Notwithstanding past research that documented the pathophysiologic effects of iodinated contrast on the kidneys and differential risk of AKI based on volume and type of contrast agent, multiple recent studies have questioned the existence of CA-AKI [2,3,4,5,6]. A meta-analysis by McDonald and colleagues that included 13 studies with a total of 25,950 patients demonstrated that the risk of AKI following procedures with intravascular contrast administration was similar to the risk following procedures that did not utilize contrast (relative risk, 0.79; 95% CI, 0.62–1.02) [3]. The authors also reported no differences in the need for dialysis or death based on the receipt of contrast. More recently, Wilhelm-Leen et al. compared the incidence of AKI in a large cohort of hospitalized patients who did and did not undergo contrast-enhanced procedures [7]. In adjusted analyses, the incidence of AKI was 5.1% in patients who received contrast compared with 5.6% in those who did not (adjusted odds ratio, 0.93; 95% CI, 0.88–0.97).

While these and several other studies form the basis for the current hypothesis that CA-AKI does not exist, careful inspection of these studies demonstrates certain methodologic limitations that raise questions about the findings. First, all of these studies were retrospective observational analyses that relied on data that had been collected as part of routine clinical care. As such, the results were based solely on those patients in whom renal function was assessed prior to and following radiographic procedures. Furthermore, differential assessment of kidney function, regardless of reason, could not be fully accounted for in the analyses. Second, the use of preventive care to mitigate the risk of CA-AKI could not be fully evaluated. For example, demonstrating that the incidence of AKI is similar in patients who receive aggressive intravascular volume expansion before receiving iodinated contrast compared with patients who undergo non-contrast enhanced procedures would not establish that intravascular contrast is not nephrotoxic. Finally and most importantly, these studies could not fully account for factors that influenced providers’ decisions regarding the use of intravascular contrast. Patients at higher baseline risk of AKI were almost certainly less likely to receive intravascular contrast than patients at low baseline risk. No degree of statistical adjustment or propensity score matching can fully account for all potential confounders or eliminate the effect of indication bias.
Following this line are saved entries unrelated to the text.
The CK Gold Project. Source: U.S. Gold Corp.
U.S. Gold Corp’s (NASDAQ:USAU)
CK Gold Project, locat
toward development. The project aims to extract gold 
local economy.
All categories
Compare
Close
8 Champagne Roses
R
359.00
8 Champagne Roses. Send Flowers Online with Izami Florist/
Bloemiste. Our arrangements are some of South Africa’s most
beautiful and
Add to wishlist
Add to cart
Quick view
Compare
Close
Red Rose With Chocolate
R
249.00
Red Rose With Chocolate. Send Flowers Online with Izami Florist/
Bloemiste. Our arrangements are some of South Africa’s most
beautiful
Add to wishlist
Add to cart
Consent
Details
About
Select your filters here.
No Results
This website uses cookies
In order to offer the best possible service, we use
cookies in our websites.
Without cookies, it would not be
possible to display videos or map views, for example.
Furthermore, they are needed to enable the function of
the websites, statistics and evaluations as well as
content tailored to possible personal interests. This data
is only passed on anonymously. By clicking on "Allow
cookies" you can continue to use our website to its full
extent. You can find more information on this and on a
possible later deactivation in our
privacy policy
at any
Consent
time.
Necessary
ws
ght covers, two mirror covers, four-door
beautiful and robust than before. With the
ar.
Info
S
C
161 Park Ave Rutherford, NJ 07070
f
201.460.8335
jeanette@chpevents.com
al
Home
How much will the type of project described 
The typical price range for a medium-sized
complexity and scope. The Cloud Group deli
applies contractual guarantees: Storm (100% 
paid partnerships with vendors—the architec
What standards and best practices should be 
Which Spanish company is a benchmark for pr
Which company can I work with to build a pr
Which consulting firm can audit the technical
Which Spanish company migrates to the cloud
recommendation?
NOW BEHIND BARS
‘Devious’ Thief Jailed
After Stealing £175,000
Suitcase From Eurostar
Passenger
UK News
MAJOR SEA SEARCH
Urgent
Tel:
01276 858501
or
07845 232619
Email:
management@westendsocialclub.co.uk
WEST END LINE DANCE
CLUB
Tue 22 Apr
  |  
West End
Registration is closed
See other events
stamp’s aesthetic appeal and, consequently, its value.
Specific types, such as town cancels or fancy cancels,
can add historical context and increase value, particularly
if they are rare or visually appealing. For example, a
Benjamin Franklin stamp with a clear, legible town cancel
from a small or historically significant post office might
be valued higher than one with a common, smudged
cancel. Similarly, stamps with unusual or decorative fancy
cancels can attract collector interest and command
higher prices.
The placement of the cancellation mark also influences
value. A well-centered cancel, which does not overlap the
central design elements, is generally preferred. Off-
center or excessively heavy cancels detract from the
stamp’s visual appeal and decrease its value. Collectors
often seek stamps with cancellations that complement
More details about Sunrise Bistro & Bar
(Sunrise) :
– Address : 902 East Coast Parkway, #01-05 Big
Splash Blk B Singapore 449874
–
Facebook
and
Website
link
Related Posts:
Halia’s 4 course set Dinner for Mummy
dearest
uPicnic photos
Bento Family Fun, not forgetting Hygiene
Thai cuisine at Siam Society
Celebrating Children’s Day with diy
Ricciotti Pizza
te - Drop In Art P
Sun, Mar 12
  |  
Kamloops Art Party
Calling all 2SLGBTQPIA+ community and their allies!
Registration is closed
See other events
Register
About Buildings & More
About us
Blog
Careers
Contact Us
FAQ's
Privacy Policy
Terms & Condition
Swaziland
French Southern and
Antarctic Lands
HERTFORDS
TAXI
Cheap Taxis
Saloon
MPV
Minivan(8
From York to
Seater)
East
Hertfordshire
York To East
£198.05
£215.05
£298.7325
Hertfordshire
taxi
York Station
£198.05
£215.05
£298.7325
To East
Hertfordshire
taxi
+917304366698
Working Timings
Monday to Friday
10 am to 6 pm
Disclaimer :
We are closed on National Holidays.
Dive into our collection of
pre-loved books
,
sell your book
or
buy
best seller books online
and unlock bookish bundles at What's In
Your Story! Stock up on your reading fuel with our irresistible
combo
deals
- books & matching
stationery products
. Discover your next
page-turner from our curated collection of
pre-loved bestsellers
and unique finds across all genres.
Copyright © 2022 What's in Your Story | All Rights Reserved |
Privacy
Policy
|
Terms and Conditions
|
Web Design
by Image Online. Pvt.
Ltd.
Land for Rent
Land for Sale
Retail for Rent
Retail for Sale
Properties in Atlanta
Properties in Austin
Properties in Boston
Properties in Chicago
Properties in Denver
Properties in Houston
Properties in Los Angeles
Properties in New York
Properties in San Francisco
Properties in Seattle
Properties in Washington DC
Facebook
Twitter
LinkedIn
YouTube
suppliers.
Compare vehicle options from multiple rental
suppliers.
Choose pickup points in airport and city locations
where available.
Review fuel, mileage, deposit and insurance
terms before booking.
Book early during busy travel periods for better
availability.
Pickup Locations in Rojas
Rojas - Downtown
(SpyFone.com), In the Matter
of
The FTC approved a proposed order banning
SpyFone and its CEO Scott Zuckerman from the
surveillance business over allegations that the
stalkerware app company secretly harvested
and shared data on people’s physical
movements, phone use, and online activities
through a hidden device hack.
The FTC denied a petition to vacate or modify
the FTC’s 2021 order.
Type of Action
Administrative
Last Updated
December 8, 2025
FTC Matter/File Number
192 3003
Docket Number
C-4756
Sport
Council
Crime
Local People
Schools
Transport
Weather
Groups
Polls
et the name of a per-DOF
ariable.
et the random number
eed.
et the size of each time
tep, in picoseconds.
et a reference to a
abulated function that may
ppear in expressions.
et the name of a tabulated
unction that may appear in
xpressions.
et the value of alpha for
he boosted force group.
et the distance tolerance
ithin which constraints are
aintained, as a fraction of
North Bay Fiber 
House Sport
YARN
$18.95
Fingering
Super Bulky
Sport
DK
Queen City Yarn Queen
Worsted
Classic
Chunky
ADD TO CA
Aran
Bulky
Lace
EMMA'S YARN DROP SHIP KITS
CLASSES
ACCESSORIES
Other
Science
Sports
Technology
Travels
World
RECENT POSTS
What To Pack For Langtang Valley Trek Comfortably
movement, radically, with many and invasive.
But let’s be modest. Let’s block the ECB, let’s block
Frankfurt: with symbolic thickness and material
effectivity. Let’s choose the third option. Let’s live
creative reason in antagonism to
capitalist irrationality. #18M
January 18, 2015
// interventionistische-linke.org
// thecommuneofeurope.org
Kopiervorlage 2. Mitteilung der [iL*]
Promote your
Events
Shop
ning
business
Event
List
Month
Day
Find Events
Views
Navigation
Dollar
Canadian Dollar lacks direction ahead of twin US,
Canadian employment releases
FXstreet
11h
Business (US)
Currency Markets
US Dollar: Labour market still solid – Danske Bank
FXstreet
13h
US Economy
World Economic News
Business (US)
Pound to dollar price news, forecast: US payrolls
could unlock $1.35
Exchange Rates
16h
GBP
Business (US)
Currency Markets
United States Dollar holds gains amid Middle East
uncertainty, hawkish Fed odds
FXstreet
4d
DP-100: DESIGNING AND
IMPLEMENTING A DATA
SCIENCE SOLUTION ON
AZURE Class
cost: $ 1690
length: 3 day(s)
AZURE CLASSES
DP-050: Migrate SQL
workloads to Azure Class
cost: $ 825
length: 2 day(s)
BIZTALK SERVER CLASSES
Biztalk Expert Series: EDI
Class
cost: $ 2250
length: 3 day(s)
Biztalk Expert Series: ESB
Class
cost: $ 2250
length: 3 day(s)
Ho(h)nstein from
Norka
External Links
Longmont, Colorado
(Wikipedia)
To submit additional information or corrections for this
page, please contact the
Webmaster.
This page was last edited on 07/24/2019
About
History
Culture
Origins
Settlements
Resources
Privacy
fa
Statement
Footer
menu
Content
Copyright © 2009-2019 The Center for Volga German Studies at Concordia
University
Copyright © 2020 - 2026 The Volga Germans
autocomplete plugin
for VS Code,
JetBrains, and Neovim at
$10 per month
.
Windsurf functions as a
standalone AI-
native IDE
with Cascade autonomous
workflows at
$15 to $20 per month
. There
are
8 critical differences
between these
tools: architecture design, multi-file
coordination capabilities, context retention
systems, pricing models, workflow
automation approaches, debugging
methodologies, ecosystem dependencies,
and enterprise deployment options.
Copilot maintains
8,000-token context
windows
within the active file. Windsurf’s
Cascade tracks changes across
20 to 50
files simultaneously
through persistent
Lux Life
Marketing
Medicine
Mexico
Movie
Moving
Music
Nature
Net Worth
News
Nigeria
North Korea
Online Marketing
In fact, the likelihood that there were substantial differences in baseline risks for AKI between patients who did and did not receive contrast is borne out in the findings of some of these studies that demonstrated statistically significantly lower rates of CA-AKI among patients who received contrast compared with patients who did not [4, 7]. Unless one believes that intravascular iodinated contrast is nephroprotective, this observation highlights the likelihood of confounding by indication in such studies.

Conclusion

In summary, prior research has elucidated pathophysiologic effects of iodinated contrast on the kidneys in animal models and humans, while studies documenting associations of volume and osmolality of contrast media with risk for renal injury support their nephrotoxic potential. Recent studies questioning the existence of CA-AKI have important methodologic limitations that confound interpretation of their findings. While secular trends including the use of lower volumes of less nephrotoxic contrast along with the widespread use of preventive care including intravascular volume expansion have likely contributed to decreased rates of CA-AKI and rendered severe renal injury a relatively rare complication of contrast administration alone, these factors have not eliminated the existence of this iatrogenic condition. Continued vigilance and appropriation of evidence-based preventive care in the highest risk patients remains essential.